We evaluated the effect of INCB160058 on the clonogenic potential of JAK2V617F⁺ CD34⁺ hematopoietic stem and progenitor cells using colony-forming unit (CFU) assays and assessed JAK2V617F-dependent erythroid and megakaryocyte differentiation potential through liquid culture assays. In CFU assays, INCB160058 inhibited colony formation by JAK2V617F⁺ CD34⁺ cells, irrespective of additional mutations, including high-risk variants such as ASXL1 or EZH2, while exhibiting minimal impact on normal CD34⁺ cells. These findings demonstrate that INCB160058 effectively inhibits the aberrant proliferation of MPN CD34⁺ cells irrespective of additional mutations, highlighting that their oncogenic growth remains primarily dependent on the JAK2V617F mutation. In addition, in liquid culture assays, INCB160058 selectively impaired cytokine-independent JAK2V617F-driven erythroid and megakaryocytic maturation of CD34⁺ cells from JAK2V617F⁺ polycythemia vera, essential thrombocythemia, and myelofibrosis patient samples, while sparing erythroid and megakaryocyte maturation of CD34⁺ cells from healthy donors. Importantly, both acute and chronic INCB160058 treatment reduced oncogenic signaling pathways (pSTAT5, pERK, and pAKT), JAK2/STAT5 target gene expression (eg, PIM1, ID1, CISH) as well as cytokine production (eg, IL8, MCP1, and MIP-1B) in JAK2V617F⁺ CD34⁺ cells, with minimal effects on normal CD34⁺ cells.

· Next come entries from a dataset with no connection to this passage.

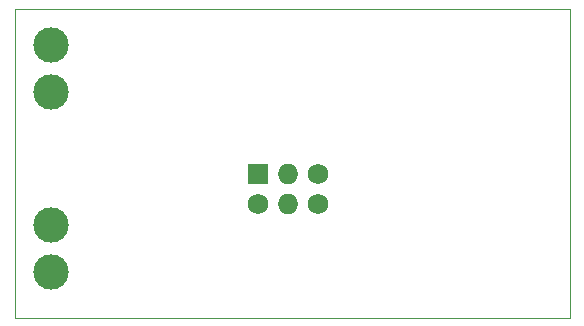
<source format=gbr>
%TF.GenerationSoftware,KiCad,Pcbnew,(6.0.4)*%
%TF.CreationDate,2022-07-05T22:15:58-06:00*%
%TF.ProjectId,fourPostScematic,666f7572-506f-4737-9453-63656d617469,rev?*%
%TF.SameCoordinates,Original*%
%TF.FileFunction,Copper,L2,Bot*%
%TF.FilePolarity,Positive*%
%FSLAX46Y46*%
G04 Gerber Fmt 4.6, Leading zero omitted, Abs format (unit mm)*
G04 Created by KiCad (PCBNEW (6.0.4)) date 2022-07-05 22:15:58*
%MOMM*%
%LPD*%
G01*
G04 APERTURE LIST*
%TA.AperFunction,Profile*%
%ADD10C,0.100000*%
%TD*%
%TA.AperFunction,ComponentPad*%
%ADD11R,1.727200X1.727200*%
%TD*%
%TA.AperFunction,ComponentPad*%
%ADD12C,1.727200*%
%TD*%
%TA.AperFunction,ComponentPad*%
%ADD13O,1.727200X1.727200*%
%TD*%
%TA.AperFunction,ComponentPad*%
%ADD14C,3.000000*%
%TD*%
G04 APERTURE END LIST*
D10*
X68072000Y-55372000D02*
X115062000Y-55372000D01*
X115062000Y-55372000D02*
X115062000Y-81534000D01*
X115062000Y-81534000D02*
X68072000Y-81534000D01*
X68072000Y-81534000D02*
X68072000Y-55372000D01*
D11*
%TO.P,X1,1,VCC*%
%TO.N,+3V3*%
X88706000Y-69362000D03*
D12*
%TO.P,X1,2,GND*%
%TO.N,GND*%
X88706000Y-71902000D03*
D13*
%TO.P,X1,3,SDA*%
%TO.N,unconnected-(X1-Pad3)*%
X91246000Y-69362000D03*
%TO.P,X1,4,SCL*%
%TO.N,unconnected-(X1-Pad4)*%
X91246000Y-71902000D03*
D12*
%TO.P,X1,5,GPIO1*%
%TO.N,unconnected-(X1-Pad5)*%
X93786000Y-69362000D03*
%TO.P,X1,6,GPIO2*%
%TO.N,unconnected-(X1-Pad6)*%
X93786000Y-71902000D03*
%TD*%
D14*
%TO.P,J3,1,Pin_1*%
%TO.N,Net-(R4-Pad1)*%
X71120000Y-77660000D03*
%TO.P,J3,2,Pin_1*%
%TO.N,Net-(R2-Pad1)*%
X71120000Y-73660000D03*
%TD*%
%TO.P,J2,1,Pin_1*%
%TO.N,Net-(R1-Pad1)*%
X71120000Y-58420000D03*
%TO.P,J2,2,Pin_1*%
%TO.N,Net-(R2-Pad1)*%
X71120000Y-62420000D03*
%TD*%
M02*

</source>
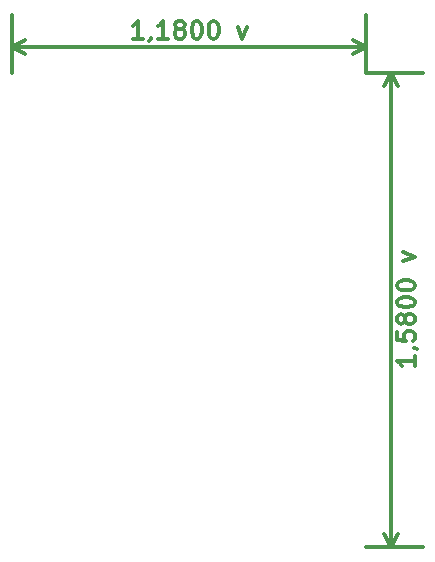
<source format=gbr>
G04 #@! TF.FileFunction,Drawing*
%FSLAX46Y46*%
G04 Gerber Fmt 4.6, Leading zero omitted, Abs format (unit mm)*
G04 Created by KiCad (PCBNEW 0.201503251001+5534~22~ubuntu14.04.1-product) date St 25. březen 2015, 23:52:07 CET*
%MOMM*%
G01*
G04 APERTURE LIST*
%ADD10C,0.300000*%
G04 APERTURE END LIST*
D10*
X34350071Y16391430D02*
X34350071Y15534287D01*
X34350071Y15962859D02*
X32850071Y15962859D01*
X33064357Y15820002D01*
X33207214Y15677144D01*
X33278643Y15534287D01*
X34278643Y17105715D02*
X34350071Y17105715D01*
X34492929Y17034287D01*
X34564357Y16962858D01*
X32850071Y18462859D02*
X32850071Y17748573D01*
X33564357Y17677144D01*
X33492929Y17748573D01*
X33421500Y17891430D01*
X33421500Y18248573D01*
X33492929Y18391430D01*
X33564357Y18462859D01*
X33707214Y18534287D01*
X34064357Y18534287D01*
X34207214Y18462859D01*
X34278643Y18391430D01*
X34350071Y18248573D01*
X34350071Y17891430D01*
X34278643Y17748573D01*
X34207214Y17677144D01*
X33492929Y19391430D02*
X33421500Y19248572D01*
X33350071Y19177144D01*
X33207214Y19105715D01*
X33135786Y19105715D01*
X32992929Y19177144D01*
X32921500Y19248572D01*
X32850071Y19391430D01*
X32850071Y19677144D01*
X32921500Y19820001D01*
X32992929Y19891430D01*
X33135786Y19962858D01*
X33207214Y19962858D01*
X33350071Y19891430D01*
X33421500Y19820001D01*
X33492929Y19677144D01*
X33492929Y19391430D01*
X33564357Y19248572D01*
X33635786Y19177144D01*
X33778643Y19105715D01*
X34064357Y19105715D01*
X34207214Y19177144D01*
X34278643Y19248572D01*
X34350071Y19391430D01*
X34350071Y19677144D01*
X34278643Y19820001D01*
X34207214Y19891430D01*
X34064357Y19962858D01*
X33778643Y19962858D01*
X33635786Y19891430D01*
X33564357Y19820001D01*
X33492929Y19677144D01*
X32850071Y20891429D02*
X32850071Y21034286D01*
X32921500Y21177143D01*
X32992929Y21248572D01*
X33135786Y21320001D01*
X33421500Y21391429D01*
X33778643Y21391429D01*
X34064357Y21320001D01*
X34207214Y21248572D01*
X34278643Y21177143D01*
X34350071Y21034286D01*
X34350071Y20891429D01*
X34278643Y20748572D01*
X34207214Y20677143D01*
X34064357Y20605715D01*
X33778643Y20534286D01*
X33421500Y20534286D01*
X33135786Y20605715D01*
X32992929Y20677143D01*
X32921500Y20748572D01*
X32850071Y20891429D01*
X32850071Y22320000D02*
X32850071Y22462857D01*
X32921500Y22605714D01*
X32992929Y22677143D01*
X33135786Y22748572D01*
X33421500Y22820000D01*
X33778643Y22820000D01*
X34064357Y22748572D01*
X34207214Y22677143D01*
X34278643Y22605714D01*
X34350071Y22462857D01*
X34350071Y22320000D01*
X34278643Y22177143D01*
X34207214Y22105714D01*
X34064357Y22034286D01*
X33778643Y21962857D01*
X33421500Y21962857D01*
X33135786Y22034286D01*
X32992929Y22105714D01*
X32921500Y22177143D01*
X32850071Y22320000D01*
X33350071Y24462857D02*
X34350071Y24820000D01*
X33350071Y25177142D01*
X32321500Y254000D02*
X32321500Y40386000D01*
X30226000Y254000D02*
X35021500Y254000D01*
X30226000Y40386000D02*
X35021500Y40386000D01*
X32321500Y40386000D02*
X32907921Y39259496D01*
X32321500Y40386000D02*
X31735079Y39259496D01*
X32321500Y254000D02*
X32907921Y1380504D01*
X32321500Y254000D02*
X31735079Y1380504D01*
X11311430Y43279929D02*
X10454287Y43279929D01*
X10882859Y43279929D02*
X10882859Y44779929D01*
X10740002Y44565643D01*
X10597144Y44422786D01*
X10454287Y44351357D01*
X12025715Y43351357D02*
X12025715Y43279929D01*
X11954287Y43137071D01*
X11882858Y43065643D01*
X13454287Y43279929D02*
X12597144Y43279929D01*
X13025716Y43279929D02*
X13025716Y44779929D01*
X12882859Y44565643D01*
X12740001Y44422786D01*
X12597144Y44351357D01*
X14311430Y44137071D02*
X14168572Y44208500D01*
X14097144Y44279929D01*
X14025715Y44422786D01*
X14025715Y44494214D01*
X14097144Y44637071D01*
X14168572Y44708500D01*
X14311430Y44779929D01*
X14597144Y44779929D01*
X14740001Y44708500D01*
X14811430Y44637071D01*
X14882858Y44494214D01*
X14882858Y44422786D01*
X14811430Y44279929D01*
X14740001Y44208500D01*
X14597144Y44137071D01*
X14311430Y44137071D01*
X14168572Y44065643D01*
X14097144Y43994214D01*
X14025715Y43851357D01*
X14025715Y43565643D01*
X14097144Y43422786D01*
X14168572Y43351357D01*
X14311430Y43279929D01*
X14597144Y43279929D01*
X14740001Y43351357D01*
X14811430Y43422786D01*
X14882858Y43565643D01*
X14882858Y43851357D01*
X14811430Y43994214D01*
X14740001Y44065643D01*
X14597144Y44137071D01*
X15811429Y44779929D02*
X15954286Y44779929D01*
X16097143Y44708500D01*
X16168572Y44637071D01*
X16240001Y44494214D01*
X16311429Y44208500D01*
X16311429Y43851357D01*
X16240001Y43565643D01*
X16168572Y43422786D01*
X16097143Y43351357D01*
X15954286Y43279929D01*
X15811429Y43279929D01*
X15668572Y43351357D01*
X15597143Y43422786D01*
X15525715Y43565643D01*
X15454286Y43851357D01*
X15454286Y44208500D01*
X15525715Y44494214D01*
X15597143Y44637071D01*
X15668572Y44708500D01*
X15811429Y44779929D01*
X17240000Y44779929D02*
X17382857Y44779929D01*
X17525714Y44708500D01*
X17597143Y44637071D01*
X17668572Y44494214D01*
X17740000Y44208500D01*
X17740000Y43851357D01*
X17668572Y43565643D01*
X17597143Y43422786D01*
X17525714Y43351357D01*
X17382857Y43279929D01*
X17240000Y43279929D01*
X17097143Y43351357D01*
X17025714Y43422786D01*
X16954286Y43565643D01*
X16882857Y43851357D01*
X16882857Y44208500D01*
X16954286Y44494214D01*
X17025714Y44637071D01*
X17097143Y44708500D01*
X17240000Y44779929D01*
X19382857Y44279929D02*
X19740000Y43279929D01*
X20097142Y44279929D01*
X254000Y42608500D02*
X30226000Y42608500D01*
X254000Y40386000D02*
X254000Y45308500D01*
X30226000Y40386000D02*
X30226000Y45308500D01*
X30226000Y42608500D02*
X29099496Y42022079D01*
X30226000Y42608500D02*
X29099496Y43194921D01*
X254000Y42608500D02*
X1380504Y42022079D01*
X254000Y42608500D02*
X1380504Y43194921D01*
M02*

</source>
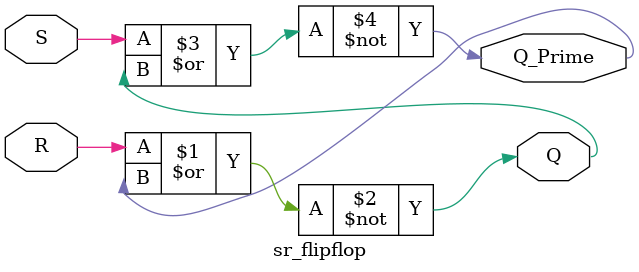
<source format=v>
`timescale 1ns / 1ps
module sr_flipflop(
    input S,
	 input R,
	 output Q,
	 output Q_Prime
    );
	 nor(Q, R, Q_Prime);
	 nor(Q_Prime, S, Q);


endmodule

</source>
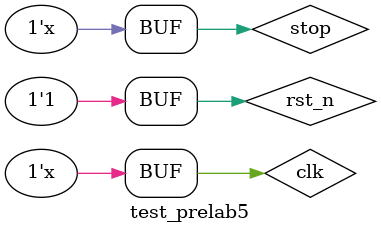
<source format=v>
`timescale 1ns / 1ps


module test_prelab5();
    reg clk, rst_n, stop;
    wire state;
    pre_lab5_1 U0(
        .clk(clk),
        .rst_n(rst_n),
        .stop(stop),
        .state(state)
    );   
    initial
    begin
    clk = 0; rst_n = 0; stop = 0;
    #1 stop = 1;
    #1 rst_n = 1;
    #20 stop = 0;
    
    end
    always #1 clk = ~clk;
    always #10 stop = ~stop;
endmodule

</source>
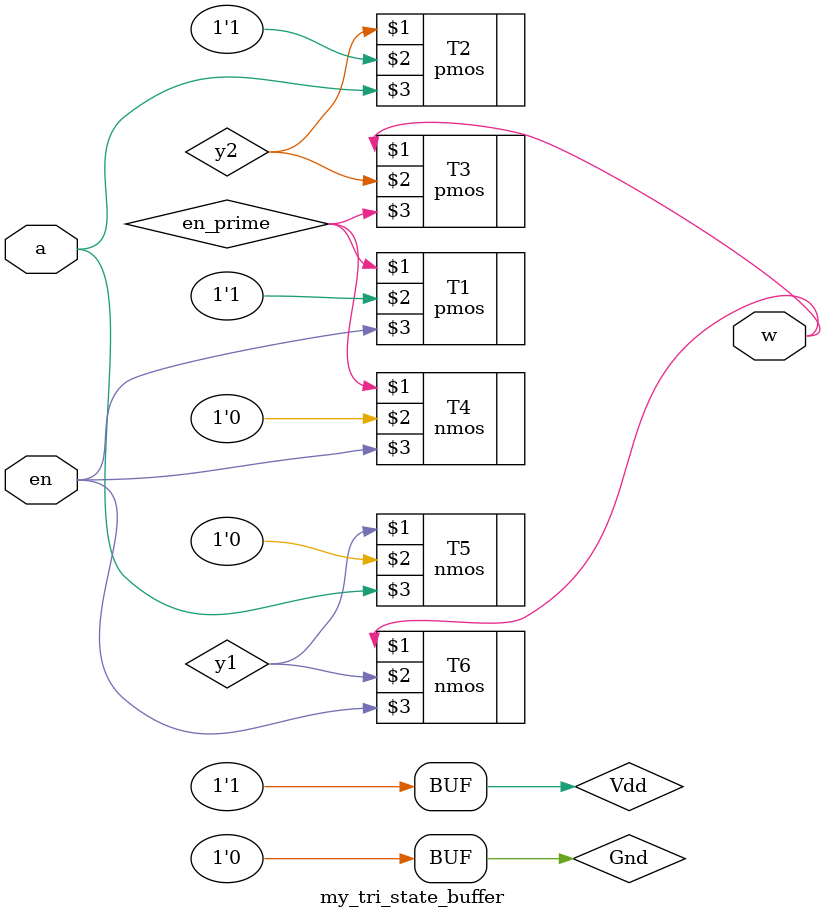
<source format=v>
`timescale 1ns/1ns
module my_tri_state_buffer(input a,en,output w);
	wire en_prime,y1,y2;
	supply0 Gnd;
	supply1 Vdd;
	pmos #(5,6,7) T1(en_prime,Vdd,en);
	nmos #(3,4,5) T4(en_prime,Gnd,en);
	pmos #(5,6,7) T2(y2,Vdd,a);
	pmos #(5,6,7) T3(w,y2,en_prime);
	nmos #(3,4,5) T5(y1,Gnd,a);
	nmos #(3,4,5) T6(w,y1,en);
endmodule
</source>
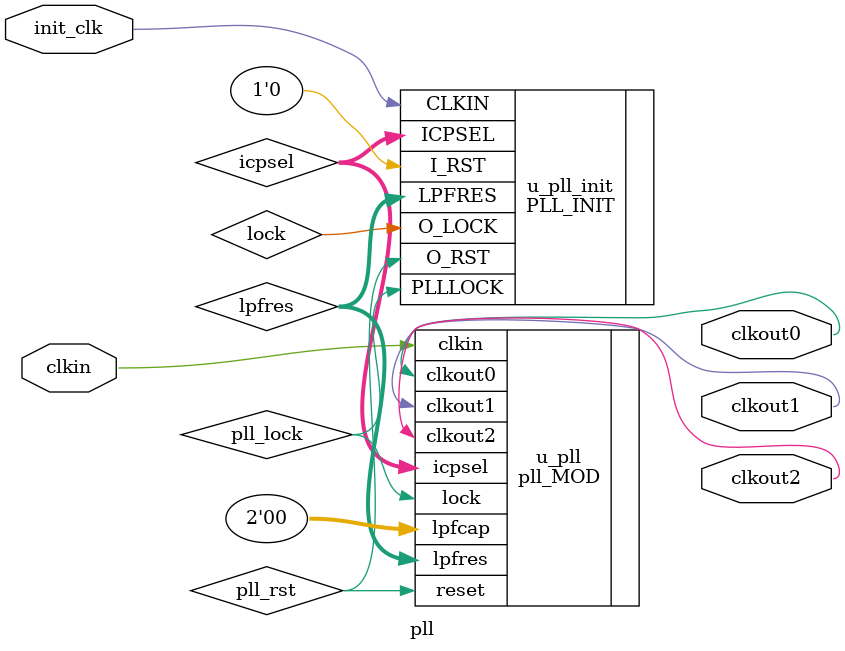
<source format=v>
module pll(
    clkin,
    init_clk,
    clkout0,
    clkout1,
    clkout2
);


input clkin;
input init_clk;
output clkout0;
output clkout1;
output clkout2;
wire lock;
wire [5:0] icpsel;
wire [2:0] lpfres;
wire pll_lock;
wire pll_rst;


    pll_MOD u_pll(
        .clkout1(clkout1),
        .clkout2(clkout2),
        .clkout0(clkout0),
        .lock(pll_lock),
        .clkin(clkin),
        .reset(pll_rst),
        .icpsel(icpsel),
        .lpfres(lpfres),
        .lpfcap(2'b00)
    );


    PLL_INIT u_pll_init(
        .CLKIN(init_clk),
        .I_RST(1'b0),
        .O_RST(pll_rst),
        .PLLLOCK(pll_lock),
        .O_LOCK(lock),
        .ICPSEL(icpsel),
        .LPFRES(lpfres)
    );
    defparam u_pll_init.CLK_PERIOD = 20;
    defparam u_pll_init.MULTI_FAC = 22;


endmodule

</source>
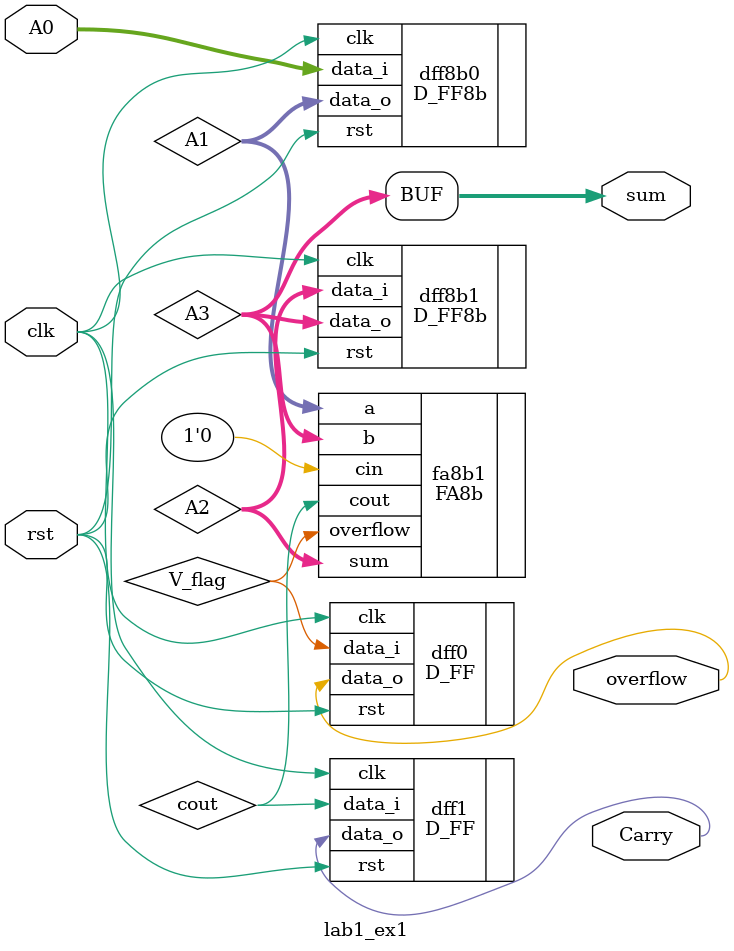
<source format=sv>
module lab1_ex1 (
	input logic [7:0] A0,
	input logic clk, rst,
	output logic [0:0] overflow, Carry,
	output logic [7:0] sum
);

wire [7:0] A1, A2, A3;
wire [0:0] V_flag, cout;

D_FF8b dff8b0 (.clk(clk), .rst(rst), .data_i(A0), .data_o(A1));
FA8b fa8b1 (.sum(A2), .a(A1), .b(A3), .cin(1'b0), .cout(cout), .overflow(V_flag));
D_FF8b dff8b1 (.clk(clk), .rst(rst), .data_i(A2), .data_o(A3));
D_FF dff0 (.clk(clk), .rst(rst), .data_i(V_flag), .data_o(overflow));
D_FF dff1 (.clk(clk), .rst(rst), .data_i(cout), .data_o(Carry));

assign sum = A3;
endmodule : lab1_ex1
</source>
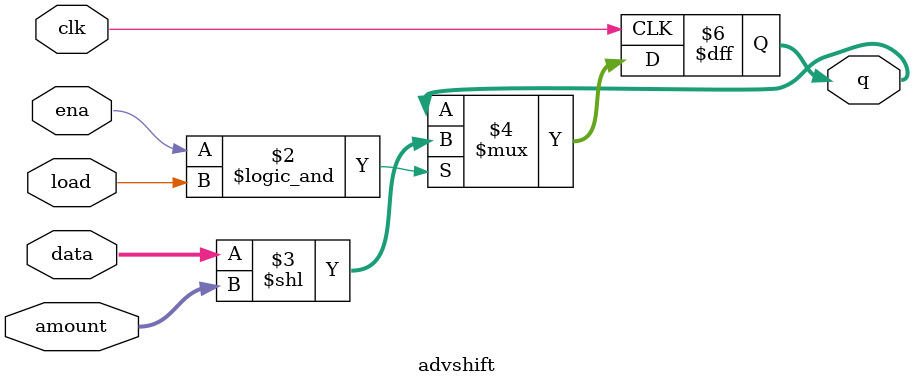
<source format=v>
module advshift(input clk,
input load,
input ena,
input [1:0] amount,
input [63:0] data,
output reg [63:0] q); 
// when load is high, assign data[63:0] to shift register q.
// if ena is high, shift q.
// amount: Chooses which direction and how much to shift.
// 2'b00: shift left by 1 bit.
// 2'b01: shift left by 8 bits.
// 2'b10: shift right by 1 bit.
// 2'b11: shift right by 8 bits.


always @(posedge clk)
  if (ena && load)
    q <= (data[63:0] << amount);
endmodule

</source>
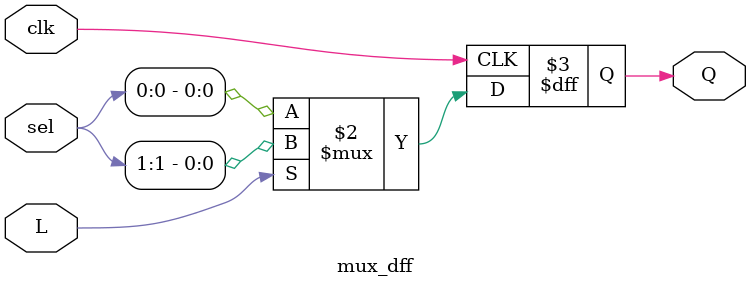
<source format=v>
module top_module (
	input [2:0] SW,      // R
	input [1:0] KEY,     // L and clk
	output reg [2:0] LEDR);  // Q

    mux_dff m1 (.clk(KEY[0]), .L(KEY[1]), .sel({SW[0], LEDR[2]}), .Q(LEDR[0]));
    mux_dff m2 (.clk(KEY[0]), .L(KEY[1]), .sel({SW[1], LEDR[0]}), .Q(LEDR[1]));
    mux_dff m3 (.clk(KEY[0]), .L(KEY[1]), .sel({SW[2], LEDR[1]^LEDR[2]}), .Q(LEDR[2]));
endmodule

module mux_dff (
    input clk, 
    input L, 
    input [1:0] sel, 
    output reg  Q
);
    
    always @(posedge clk)
        Q <= L ? sel[1] : sel[0];
endmodule

</source>
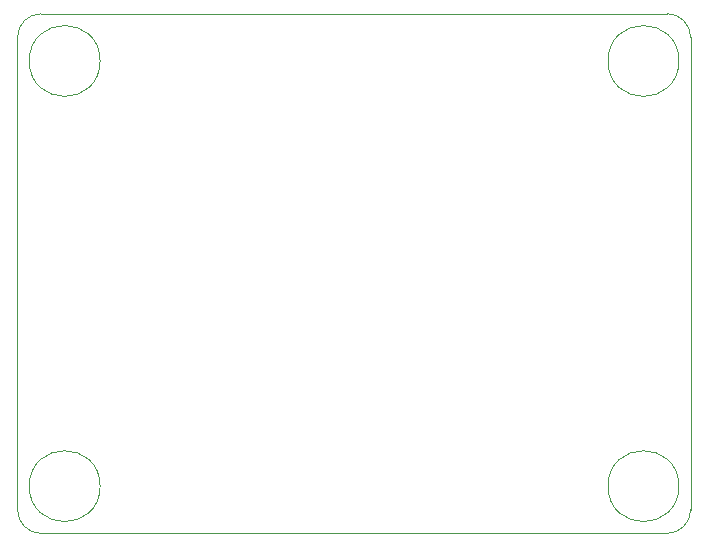
<source format=gbr>
G04 #@! TF.GenerationSoftware,KiCad,Pcbnew,(5.1.4)-1*
G04 #@! TF.CreationDate,2021-06-13T22:04:23-03:00*
G04 #@! TF.ProjectId,FUENTE,4655454e-5445-42e6-9b69-6361645f7063,rev?*
G04 #@! TF.SameCoordinates,Original*
G04 #@! TF.FileFunction,Profile,NP*
%FSLAX46Y46*%
G04 Gerber Fmt 4.6, Leading zero omitted, Abs format (unit mm)*
G04 Created by KiCad (PCBNEW (5.1.4)-1) date 2021-06-13 22:04:23*
%MOMM*%
%LPD*%
G04 APERTURE LIST*
%ADD10C,0.100000*%
G04 APERTURE END LIST*
D10*
X226000000Y-129000000D02*
G75*
G02X224000000Y-131000000I-2000000J0D01*
G01*
X171000000Y-131000000D02*
G75*
G02X169000000Y-129000000I0J2000000D01*
G01*
X169000000Y-89000000D02*
G75*
G02X171000000Y-87000000I2000000J0D01*
G01*
X224000000Y-87000000D02*
G75*
G02X226000000Y-89000000I0J-2000000D01*
G01*
X176000000Y-91000000D02*
G75*
G03X176000000Y-91000000I-3000000J0D01*
G01*
X225000000Y-91000000D02*
G75*
G03X225000000Y-91000000I-3000000J0D01*
G01*
X225000000Y-127000000D02*
G75*
G03X225000000Y-127000000I-3000000J0D01*
G01*
X176000000Y-127000000D02*
G75*
G03X176000000Y-127000000I-3000000J0D01*
G01*
X169000000Y-89000000D02*
X169000000Y-129000000D01*
X224000000Y-87000000D02*
X171000000Y-87000000D01*
X226000000Y-129000000D02*
X226000000Y-89000000D01*
X171000000Y-131000000D02*
X224000000Y-131000000D01*
M02*

</source>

We also assessed the in vitro efficacy of INCB160058 on cells exhibiting persistence to ruxolitinib, which was established by exposing JAK2V617F-dependent SET2 cells to increasing concentrations of ruxolitinib, resulting in a population capable of proliferating despite high-dose ruxolitinib treatment. Notably, treatment with INCB160058 inhibited STAT5 phosphorylation and suppressed proliferation to a similar extent in both ruxolitinib-persistent and inhibitor-naive JAK2V617F-dependent SET2 cells, suggesting potential benefit in ruxolitinib-resistant or refractory MPNs. Furthermore, currently approved JAK2 inhibitors for MPNs induce paradoxical hyperphosphorylation of the JAK2 activation loop (Y1007/1008) associated with withdrawal syndrome; in contrast, INCB160058 reduced activation loop phosphorylation, consistent with its binding to the JH2 domain of JAK2V617F. These findings support the potential of INCB160058 to overcome ruxolitinib resistance and mitigate withdrawal-related signaling effects in clinical settings.

In conclusion, our findings demonstrate that INCB160058 selectively targets JAK2V617F-mediated pathways and inhibits constitutive differentiation of CD34⁺ cells driven by the mutation, while preserving cytokine-dependent signaling for normal hematopoietic differentiation across numerous clinically relevant in vitro and ex vivo MPN models.